Tuesday, April 5, 2011


    Here's the deal; Tina Fey is hilarious. Really, really funny. I'm a fan. So, I expected this book to be a ton of fun.
    And sometimes it is. Sometimes the observations are exactly what we want from Fey; sharp and witty and yet still warm. But, more often than I'd hoped, it is a collection of stories that will only appeal to people who know/knew Fey personally, work in television, or are beyond rabid fans of SNL/30 Rock.
    Don't get me wrong. I'm a fan of 30 Rock. But I don't care to know every behind the scenes "how the series of meetings went that led to me playing Sarah Palin/getting Oprah on the show" anecdote. The parts of this book that are a larger comment on society's problems and quirks are Fey at her best.
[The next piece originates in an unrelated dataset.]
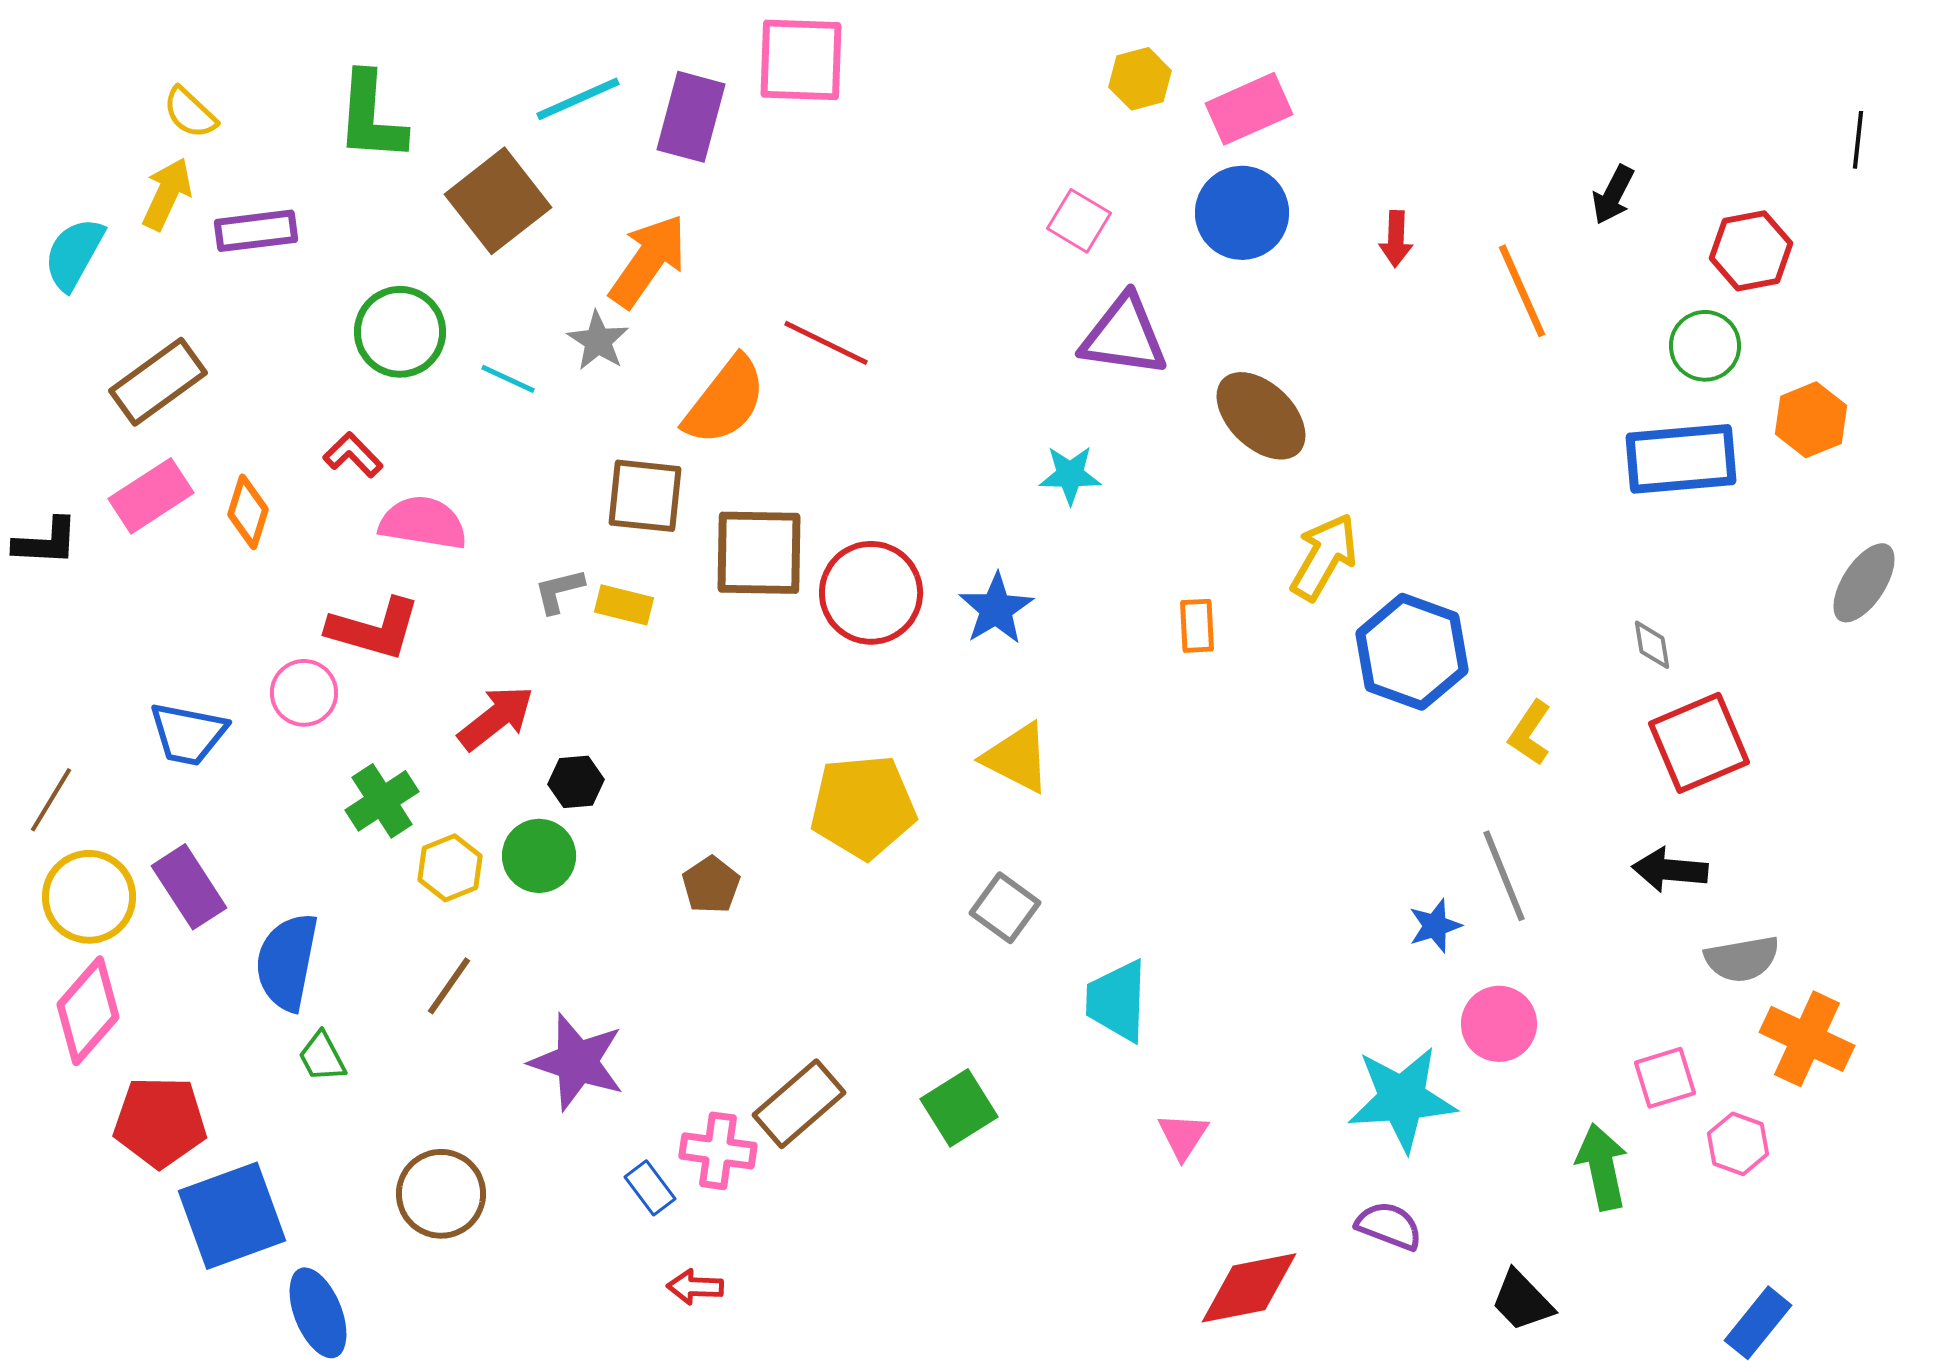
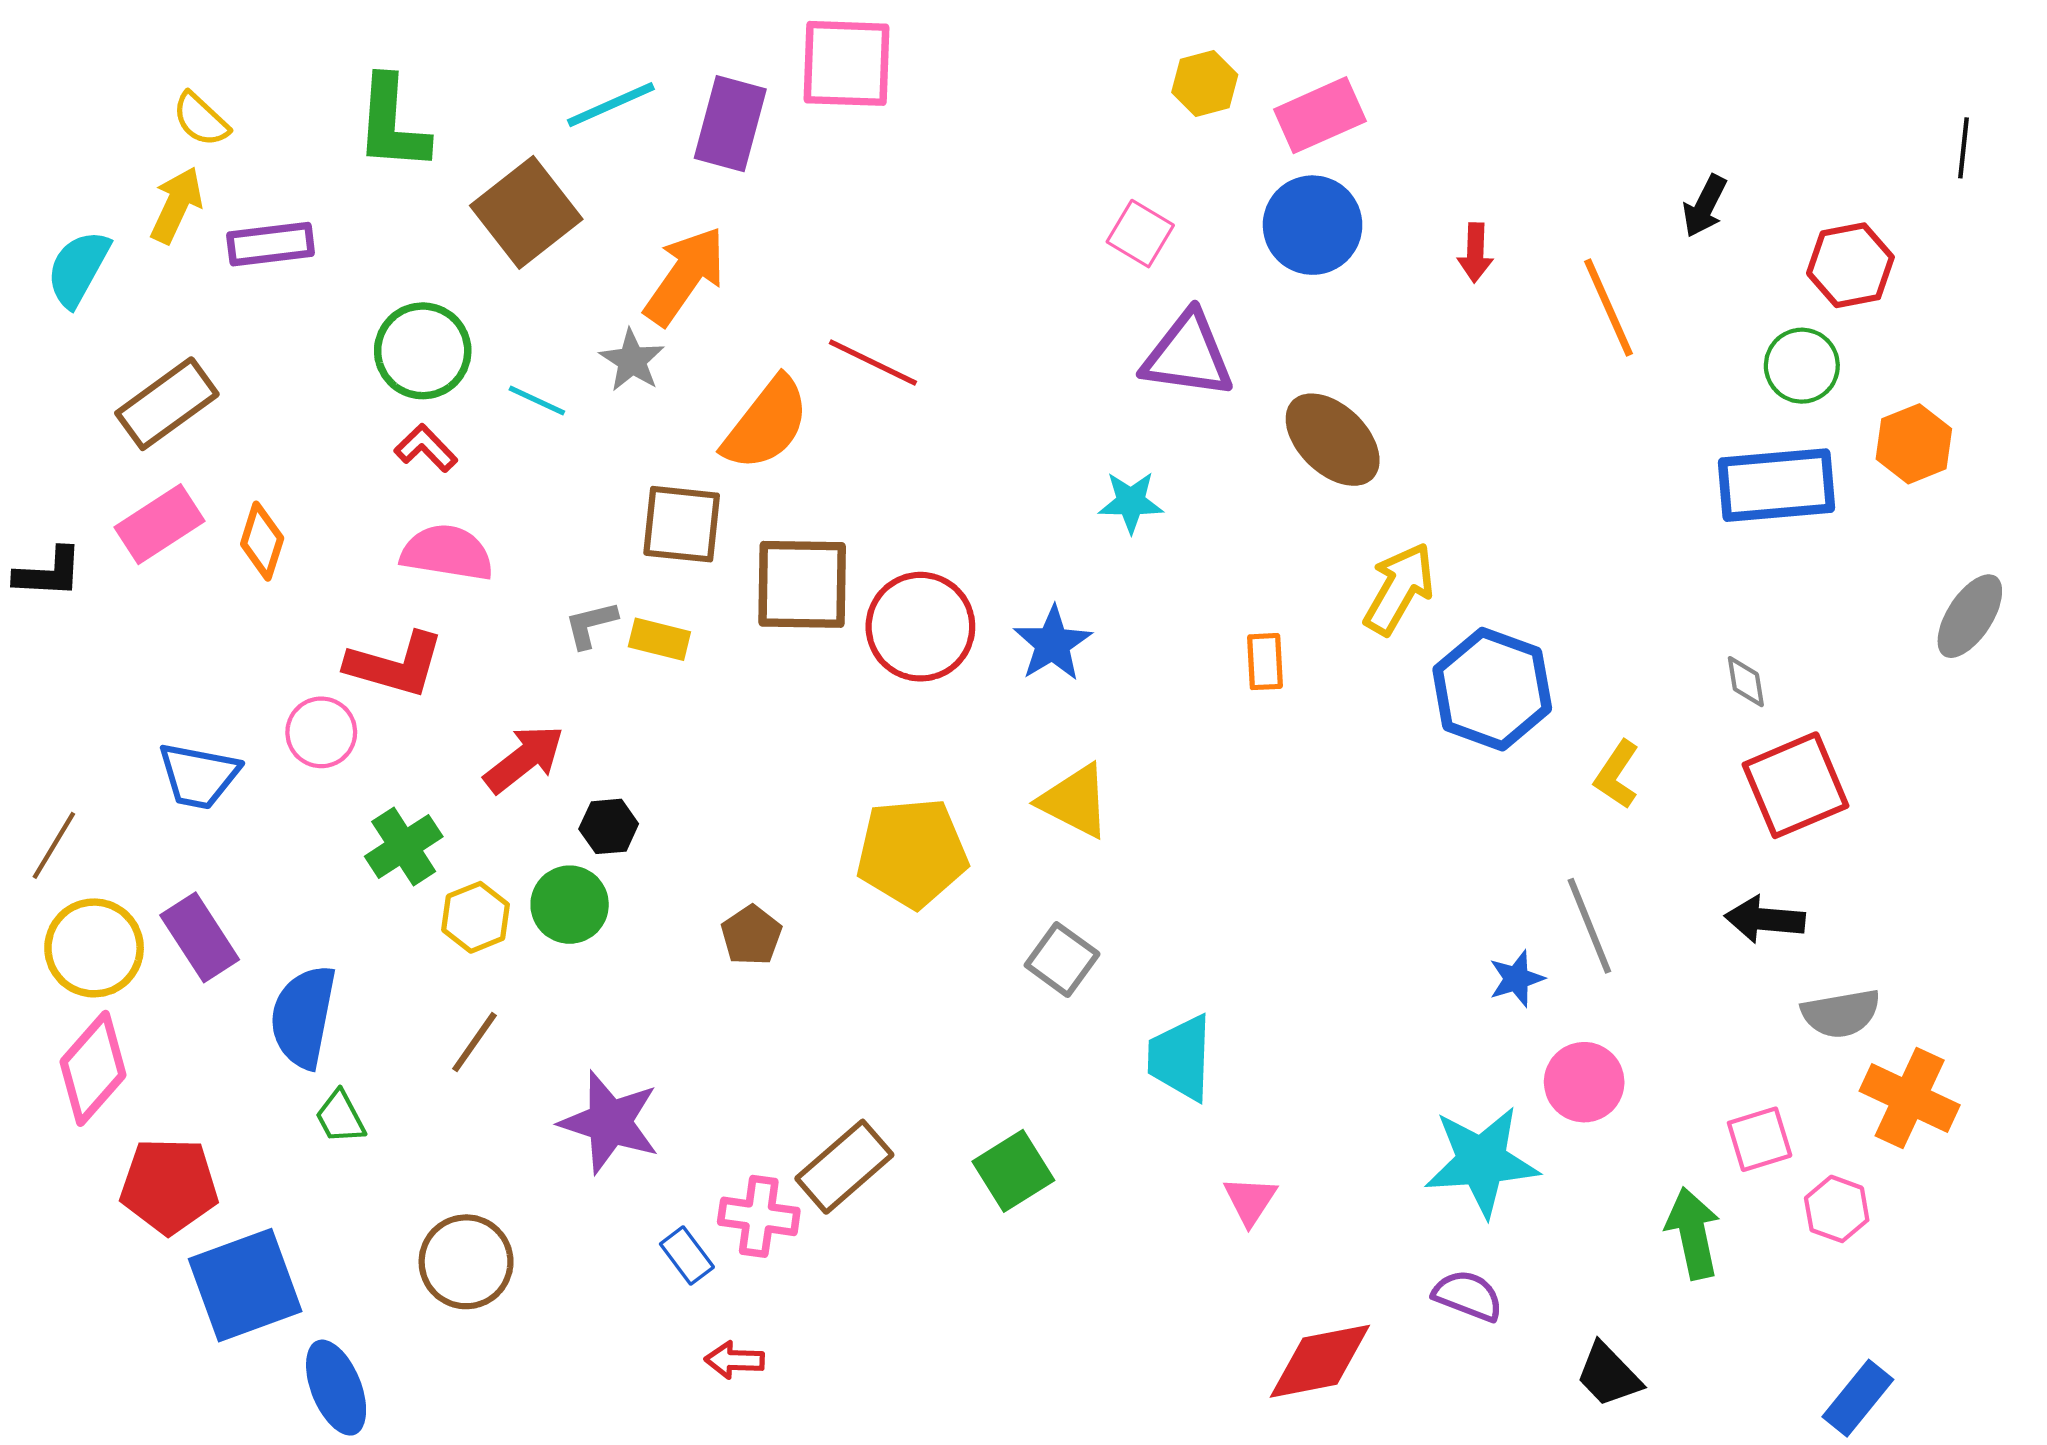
red L-shape: (353, 455) -> (426, 448), moved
But when the book gets more memoir (particularly those parts that focus on her growing up years) the stories just aren't that interesting/funny. I listened to this on audio, narrated by Fey, and Fey helps make this personal history funnier. But not that much. It's not that bad. It's just not that good, either. Which is a shame.
    It's also worth mentioning that this book is snarkier than necessary. That may seem like a weird thing to say about any book written by a comedian, particularly one that I have already described as "sharp and witty." Isn't snark just a part of that? But one of the great things about Fey is how she walks snark up to the line of outright meanness, but rarely crosses it. And that still happens here...sometimes. Unfortunately, too many times, that's not the case at all. When the people she's lampooning/belittling are former classmates/teachers/acquaintances/etc. who cannot defend themselves/may have become better people in the past 20-25 years it feels a bit too personal in the sense that she still seems to be taking some past stuff too personally. Other times she turns her targets too easily into stereotypes, even though she often objects to others who do the same.
    I wanted this book to be nicer. Not sappy and not trite, but kind. Winsome. Wise. My sense is that Fey is all of these things. And sometimes her book reflects that. But not enough of the time. Too much of the time it feels like a book written by Liz Lemon that Tina Fey would reference to show us how Lemon still has some growing to do. Remember that episode of 30 Rock when Liz Lemon attends a reunion and discovers that she wasn't the bullied, but the bully? This book needs to watch that episode.
    Listen, there's stuff in here worth reading and I had moments when I laughed out loud. But I also had moments when I cringed at what came off like the smart kid picking on the dumb kid simply because the dumb kid is sometimes mean. It doesn't make it feel any better and Fey strikes me as better than that.